Lydia Halcrow
matter maps – walking the Taw
matter maps – walking the Taw documents Lydia Halcrow’s practice that explores the complexities of place through the case study of the Taw Estuary in North Devon. The artwork is created through a series of embodied processes fostering slow walking as a disruptive methodology.
Central to the project are notions of the entangled nature of our bodies in this and every place, the residues of our increasingly troubled human relationships with(in) our landscapes, and forming other sensorial ways of knowing, being and recording place.

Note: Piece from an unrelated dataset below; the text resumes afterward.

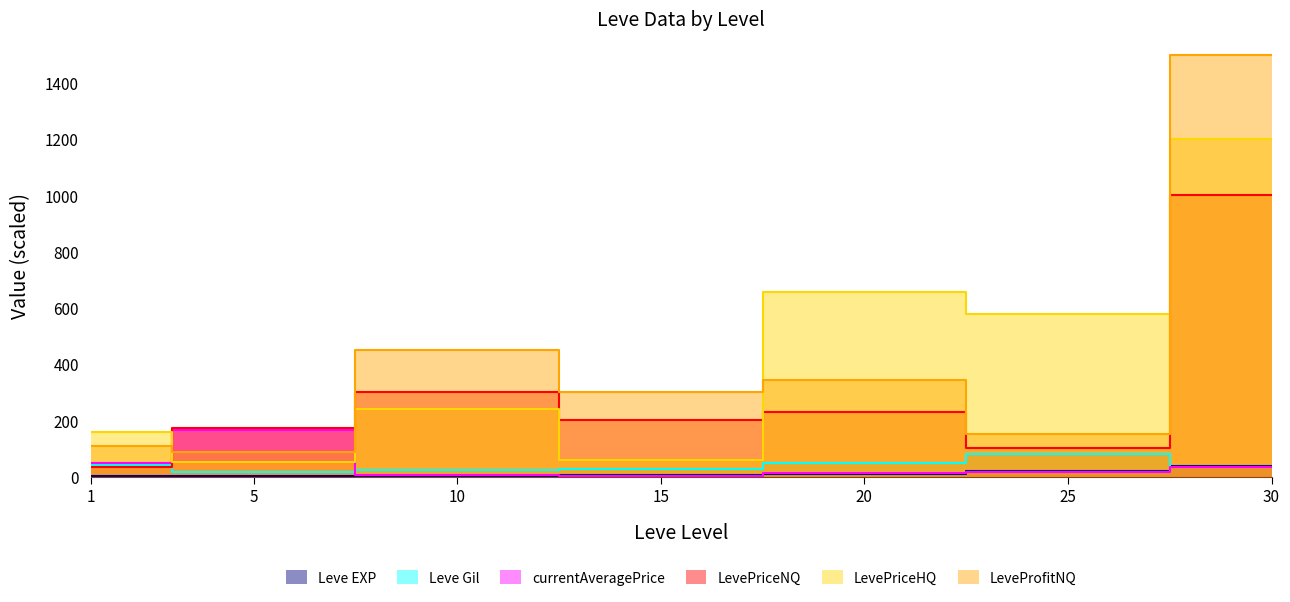

Which series has the largest range (max minus min)?

LeveProfitNQ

The project has taken up Tim Ingold’s invitation to ‘follow the materials’, working with notions of Jane Bennett’s vibrant matter. I position the artwork in relation to Springgay and Truman’s Counter Cartographies, offering alternative material maps of this place that record the traces of human imprint and debris encountered in the everyday, at a point of rising seas and looming climactic tipping points.
Biography
Lydia Halcrow is an artist, researcher and teacher. Her recently completed practice-based PhD explored collaborative working processes with a landscape developed through slow walking and sensorial practices. The body of artwork that emerges forms mark-making techniques to record trace within a landscape, with a focus on the materials, textures and human debris encountered. The body of work was recently awarded the Burton Environmental Artist Award and is held in public and private collections in the UK and Internationally.